浜松医科大学医学部を卒業後、初期臨床研修を終了。その後、大学病院や市中病院で消化器内科医としてのキャリアを積み、現在に至る。内視鏡治療、炎症性腸疾患診療、消化管がんの化学療法を専門としている。消化器病専門医、消化器内視鏡専門医、総合内科専門医。

「手が震える」症状とストレスで注意したい病気と対処法

「ストレスが続くと手が震える」「緊張するとペンが持ちにくい」と感じたことはないでしょうか?一時的なストレス反応による震えは珍しくありませんが、なかには本態性振戦やパーキンソン病など、治療が必要な病気が隠れていることもあります。
ここでは、ストレスと手の震えの関係を整理しながら、注意したい代表的な病気と、受診の目安や自分でできる対処法について分かりやすく解説します。

手が震える症状とストレスに多い原因と対処法

強い緊張で交感神経が優位になると、アドレナリンが過剰分泌されて手が震えることがあります。プレゼン前など一時的な震えは生理的な反応が多く、深呼吸やリラックスで和らぎます。一方で安静時の震えや動悸、体重減少を伴う場合は、本態性振戦やパーキンソン病などの病気が隠れている恐れがあります。
まずは脳神経内科の受診が推奨されますが、内科等から専門医へ紹介してもらう流れも一般的です。

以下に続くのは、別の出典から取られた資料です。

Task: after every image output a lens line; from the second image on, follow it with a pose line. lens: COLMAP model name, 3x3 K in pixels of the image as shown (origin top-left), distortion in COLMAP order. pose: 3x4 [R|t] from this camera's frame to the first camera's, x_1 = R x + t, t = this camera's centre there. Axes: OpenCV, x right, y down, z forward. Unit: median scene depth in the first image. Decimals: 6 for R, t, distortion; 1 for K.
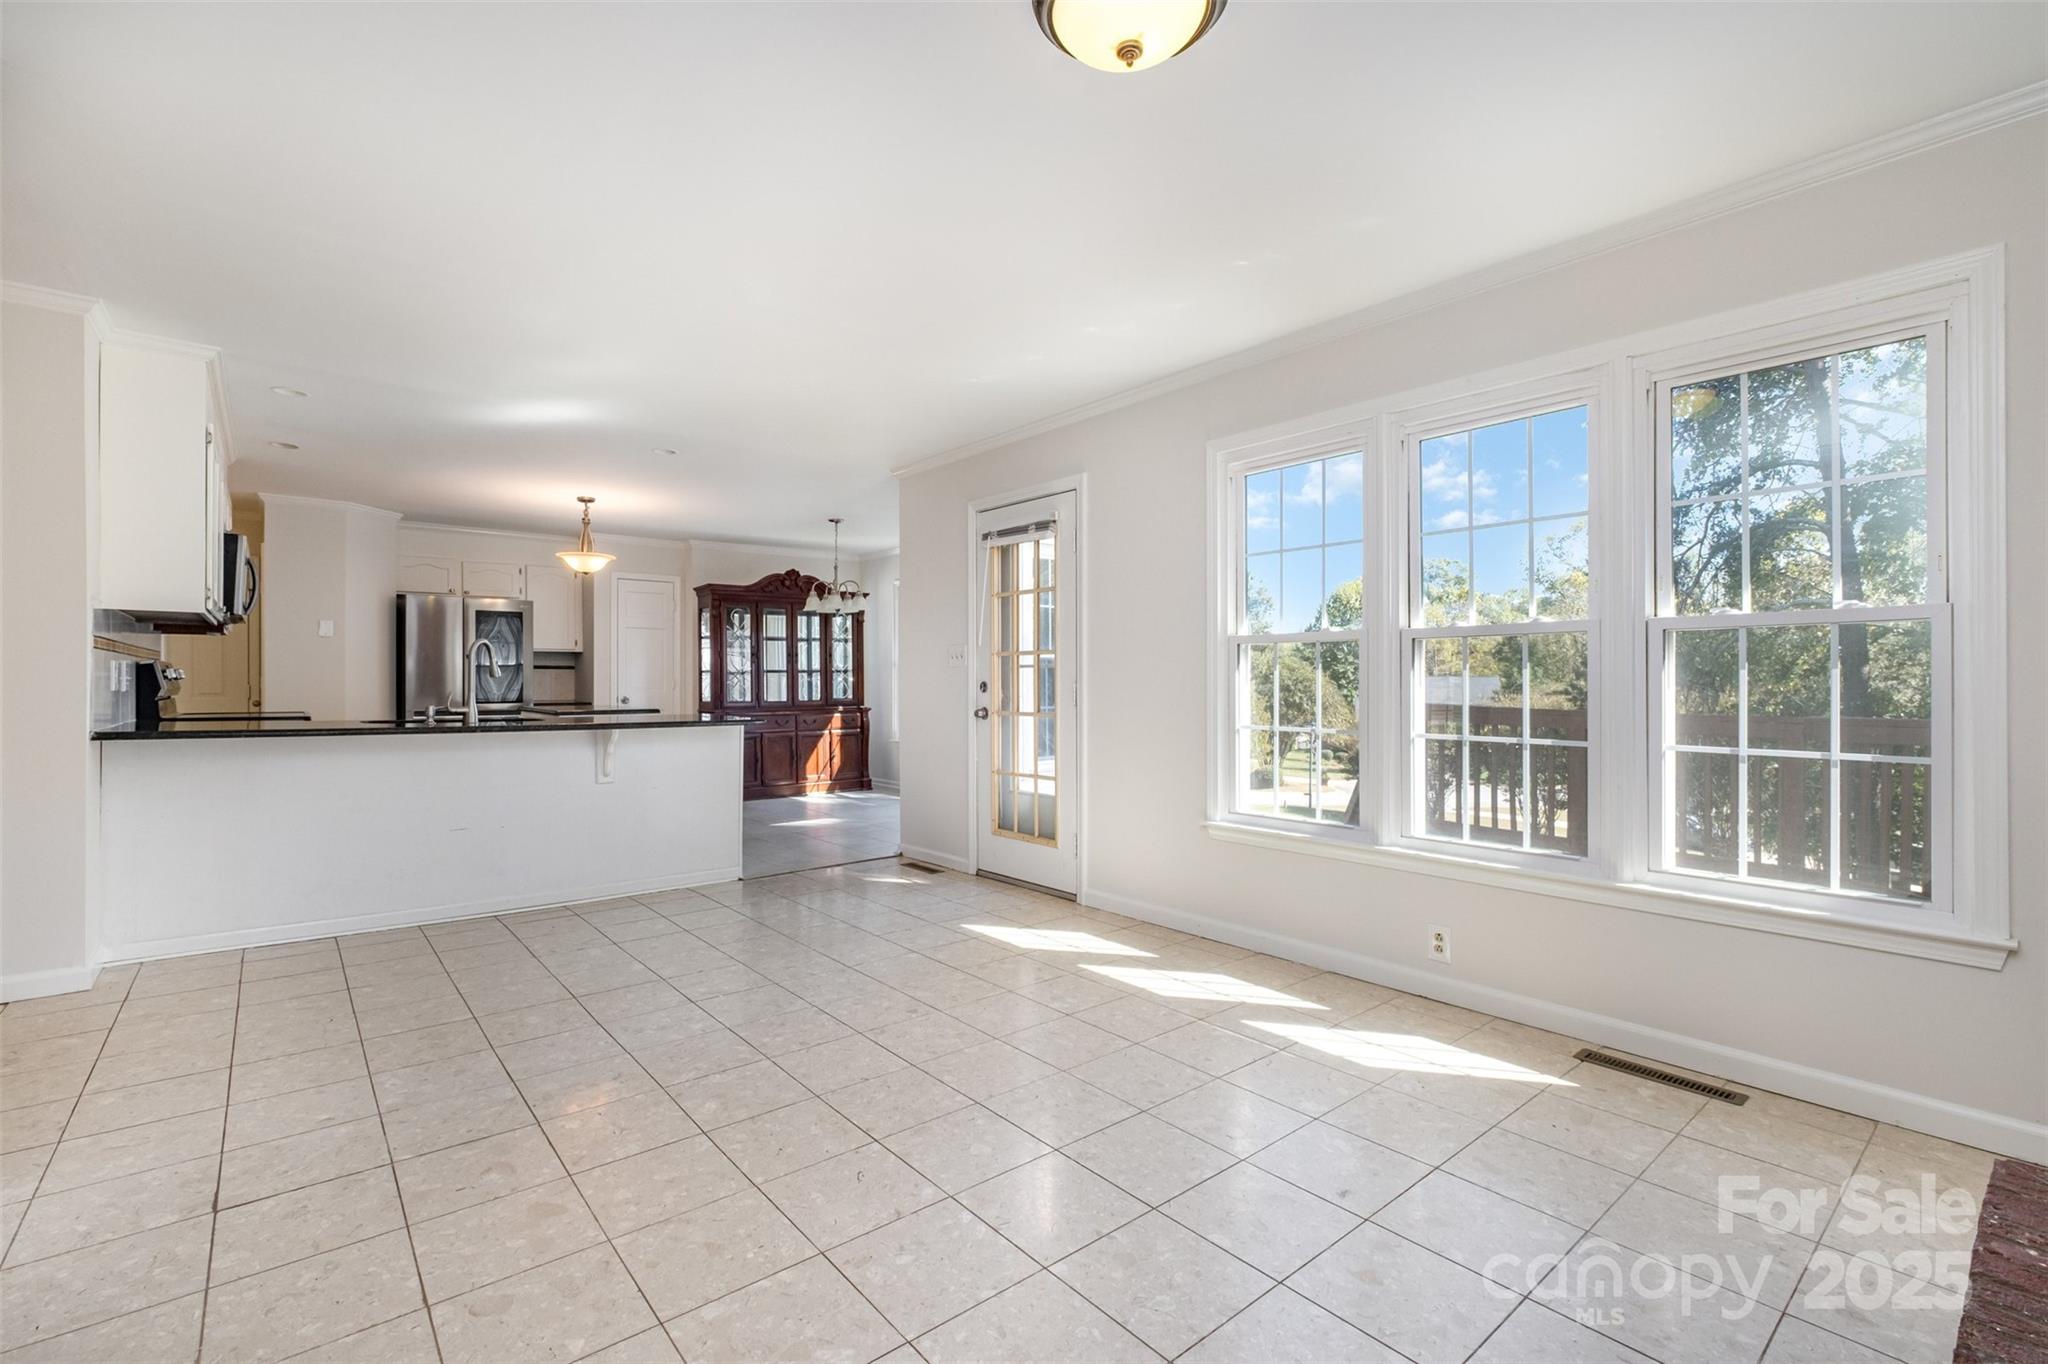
lens RADIAL K [[894.2, 0, 1015.5], [0, 894.2, 682.2], [0, 0, 1]] dist [-0.007436, -0.000083]
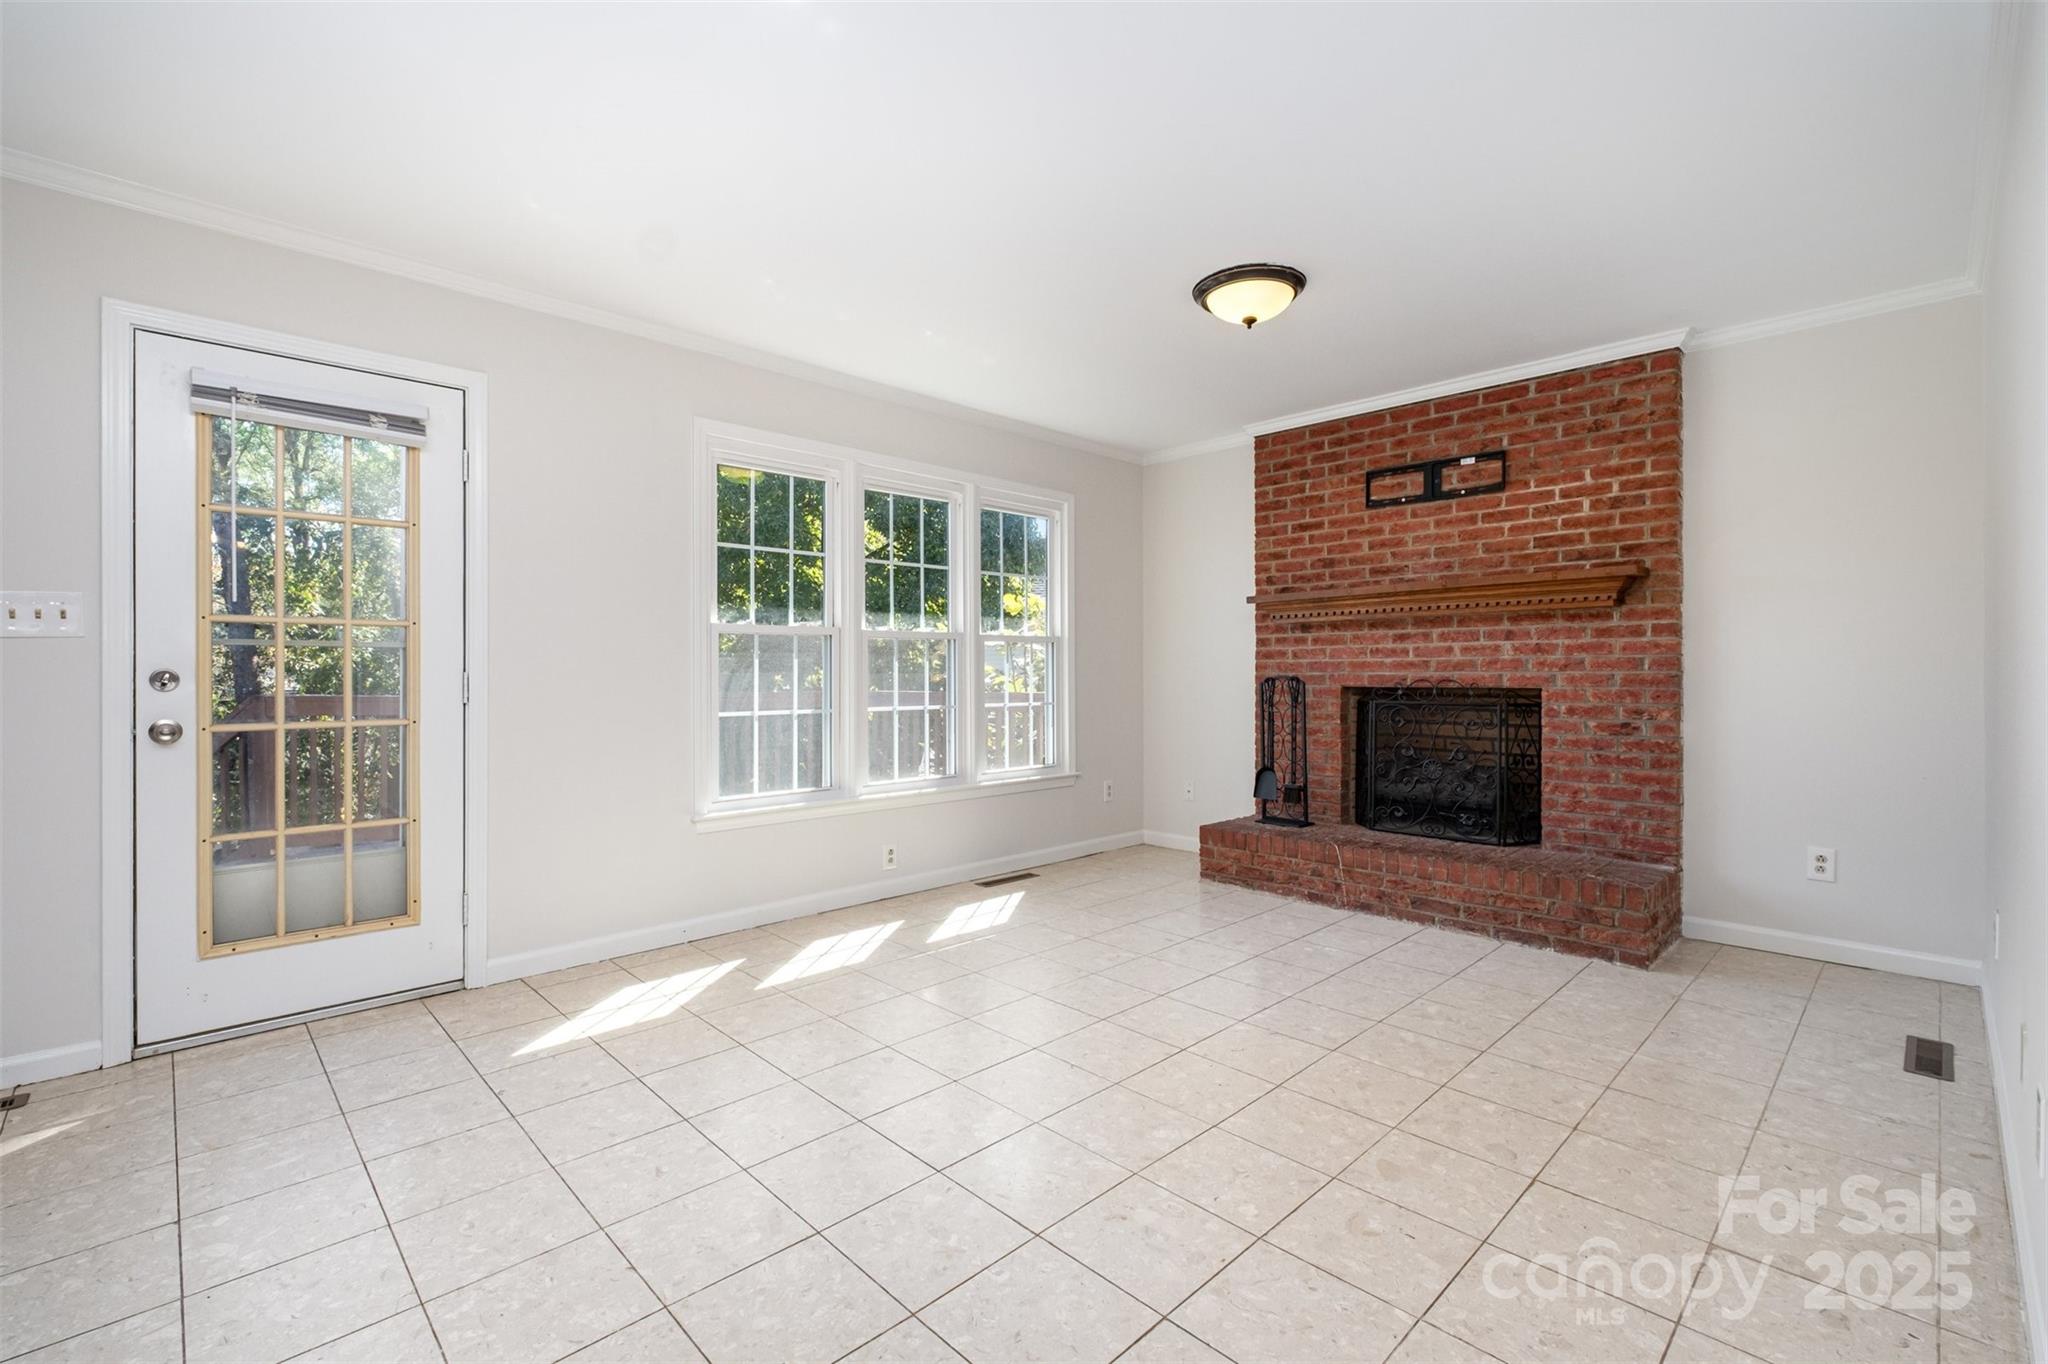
lens RADIAL K [[894.2, 0, 1005.5], [0, 894.2, 669.9], [0, 0, 1]] dist [-0.007436, -0.000083]
pose [[-0.064692, -0.000807, 0.997905, -1.004007], [-0.000301, 1.000000, 0.000789, 0.000688], [-0.997905, -0.000249, -0.064692, 0.987134]]
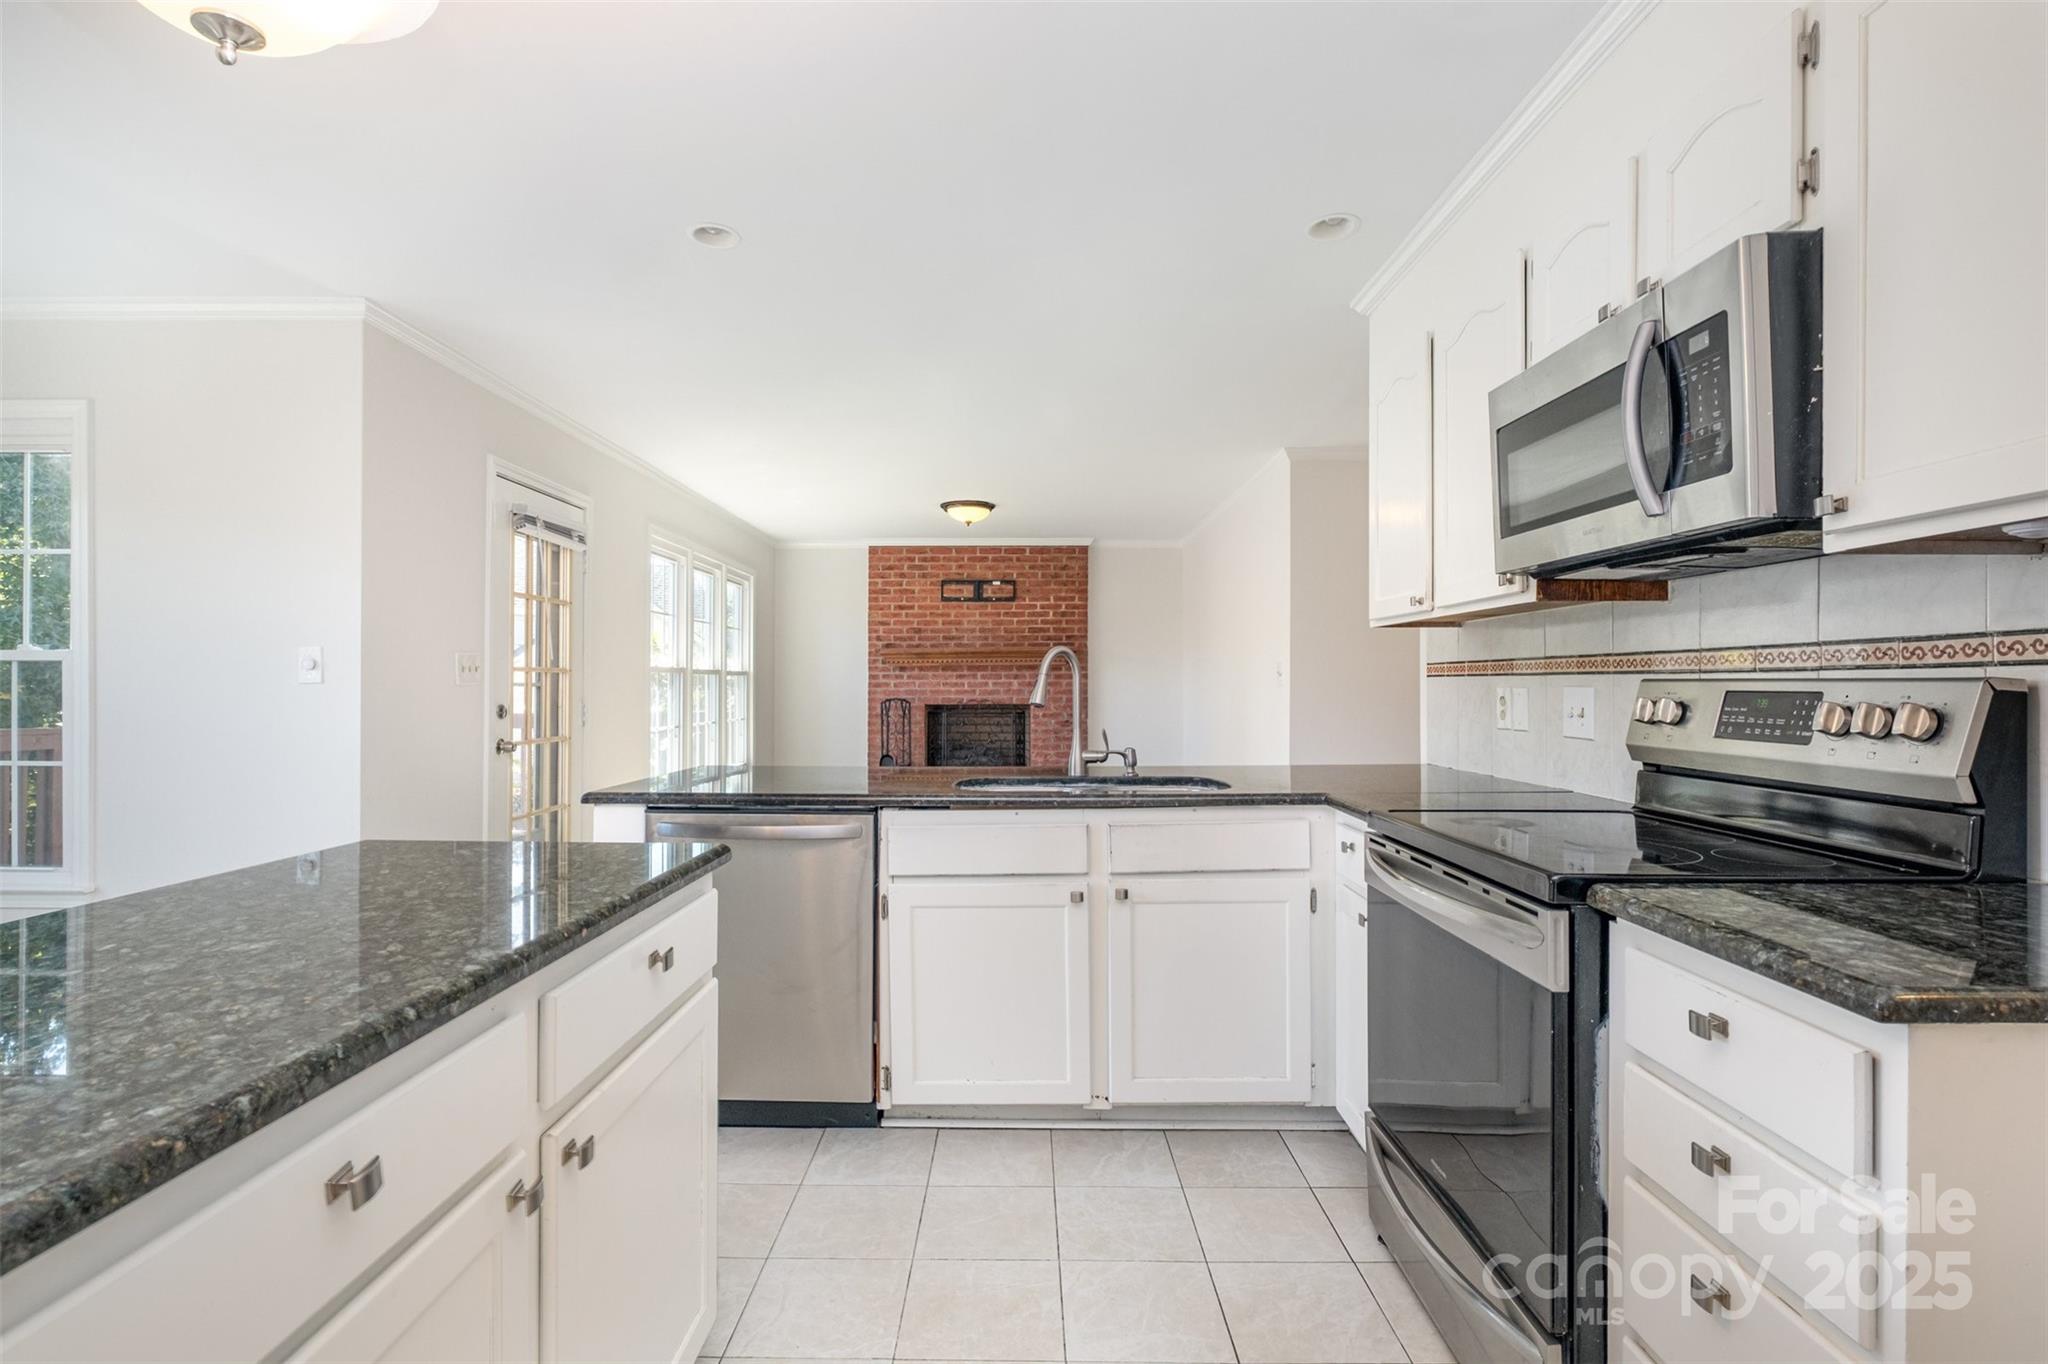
lens RADIAL K [[968.3, 0, 1007.8], [0, 968.3, 682.3], [0, 0, 1]] dist [-0.005660, 0.000136]
pose [[-0.760109, -0.002830, 0.649789, -1.543491], [-0.003029, 0.999995, 0.000812, -0.039349], [-0.649788, -0.001351, -0.760114, 2.360973]]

手が震えて脱力感がある・力が入らない症状とストレスに多い原因と対処法

手の震えと脱力感がある場合、ストレス以外に神経・筋肉疾患や代謝異常の可能性があります。不安による過換気で一時的に脱力することもありますが、片側の麻痺やろれつ不全があれば脳卒中の疑いがあり、救急受診が必要です。
動悸や体重減少を伴うなら甲状腺疾患なども考えられるため、症状が数週間続く場合は内科や脳神経内科で検査を受けましょう。

【年代別】「手が震える」症状とストレスで注意したい病気と対処法

同じ「手の震え」でも10〜20代と60代以上では、背景にあるストレスの種類や病気の傾向が大きく異なります。若い世代では不安障害や生活リズムの乱れ、高齢世代では本態性振戦やパーキンソン病、甲状腺疾患などが隠れている場合も少なくありません。年代ごとの特徴を理解することが早期発見と適切な対処につながります。

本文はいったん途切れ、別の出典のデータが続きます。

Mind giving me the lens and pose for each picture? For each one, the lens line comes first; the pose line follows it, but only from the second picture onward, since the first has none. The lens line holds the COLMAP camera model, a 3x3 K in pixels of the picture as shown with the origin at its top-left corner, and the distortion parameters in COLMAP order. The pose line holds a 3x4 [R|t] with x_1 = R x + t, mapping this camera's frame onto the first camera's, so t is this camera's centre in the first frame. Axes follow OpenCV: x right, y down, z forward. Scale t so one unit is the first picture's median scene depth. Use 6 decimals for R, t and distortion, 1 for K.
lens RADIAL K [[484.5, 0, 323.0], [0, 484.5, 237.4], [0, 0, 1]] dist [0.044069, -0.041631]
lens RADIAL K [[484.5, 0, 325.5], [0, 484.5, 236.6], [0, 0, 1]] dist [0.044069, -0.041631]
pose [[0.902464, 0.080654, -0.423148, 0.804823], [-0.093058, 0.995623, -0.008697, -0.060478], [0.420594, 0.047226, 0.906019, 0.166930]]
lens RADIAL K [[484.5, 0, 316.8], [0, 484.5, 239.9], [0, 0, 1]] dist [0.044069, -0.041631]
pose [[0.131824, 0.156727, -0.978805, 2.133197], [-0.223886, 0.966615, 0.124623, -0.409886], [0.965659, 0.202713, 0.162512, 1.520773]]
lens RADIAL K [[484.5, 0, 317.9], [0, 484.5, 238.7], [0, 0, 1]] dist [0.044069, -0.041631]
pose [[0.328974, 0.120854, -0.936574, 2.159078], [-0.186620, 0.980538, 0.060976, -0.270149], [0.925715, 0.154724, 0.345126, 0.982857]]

【10~20代】ストレスで手が震える症状で考えられる原因と対処法

10〜20代は心理的ストレスによる一過性の震えが多く、動悸を伴うなら不安障害の可能性もあります。生活面では睡眠不足やカフェイン過多が震えを悪化させるため、休養と節制が基本です。また、家族性の本態性振戦も若年発症し得ます。
日常的に震える、字が書きにくい等の支障があれば、まず脳神経内科を受診し、必要に応じ心療内科とも連携しましょう。

【30代~50代】ストレスで手が震える症状で考えられる原因と対処法

30〜50代は多忙な生活で交感神経が優位になり、震えや動悸などの不調が出やすい世代です。日常の動作でも震えるなら、本態性振戦や甲状腺疾患、薬の副作用の可能性も考慮します。不眠や不安を伴う場合は、精神面の専門的評価も欠かせません。
入浴したりストレッチをしたりして、リラックスする時間を意識的に確保しましょう。症状が続くなら内科等を受診し、専門科へ繋げてもらうのが安心です。

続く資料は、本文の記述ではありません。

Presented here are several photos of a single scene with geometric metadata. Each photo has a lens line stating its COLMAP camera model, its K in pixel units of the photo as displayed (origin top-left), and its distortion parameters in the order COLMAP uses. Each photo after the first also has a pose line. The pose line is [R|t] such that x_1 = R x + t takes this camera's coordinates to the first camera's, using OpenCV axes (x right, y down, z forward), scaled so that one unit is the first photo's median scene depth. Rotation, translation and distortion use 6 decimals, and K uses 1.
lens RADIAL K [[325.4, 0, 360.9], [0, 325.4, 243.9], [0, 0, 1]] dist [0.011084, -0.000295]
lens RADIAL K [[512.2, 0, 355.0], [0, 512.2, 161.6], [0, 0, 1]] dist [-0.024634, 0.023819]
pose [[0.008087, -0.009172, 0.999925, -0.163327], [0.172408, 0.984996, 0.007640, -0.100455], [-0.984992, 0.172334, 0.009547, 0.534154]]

【60代以上】ストレスで手が震える症状で考えられる原因と対処法

60代以上の手の震えは加齢やストレスと決めつけず、本態性振戦やパーキンソン病などの早期診断が重要です。本態性振戦は動作時に震えが目立ち、ストレス等で悪化する一方、パーキンソン病は安静時の震えや動作の遅さが特徴です。また、多剤服用や脱水、感染症が原因となることもあります。
新たに症状が出た際は、脳神経内科を受診し、服用薬や発症状況を整理して医師に伝えましょう。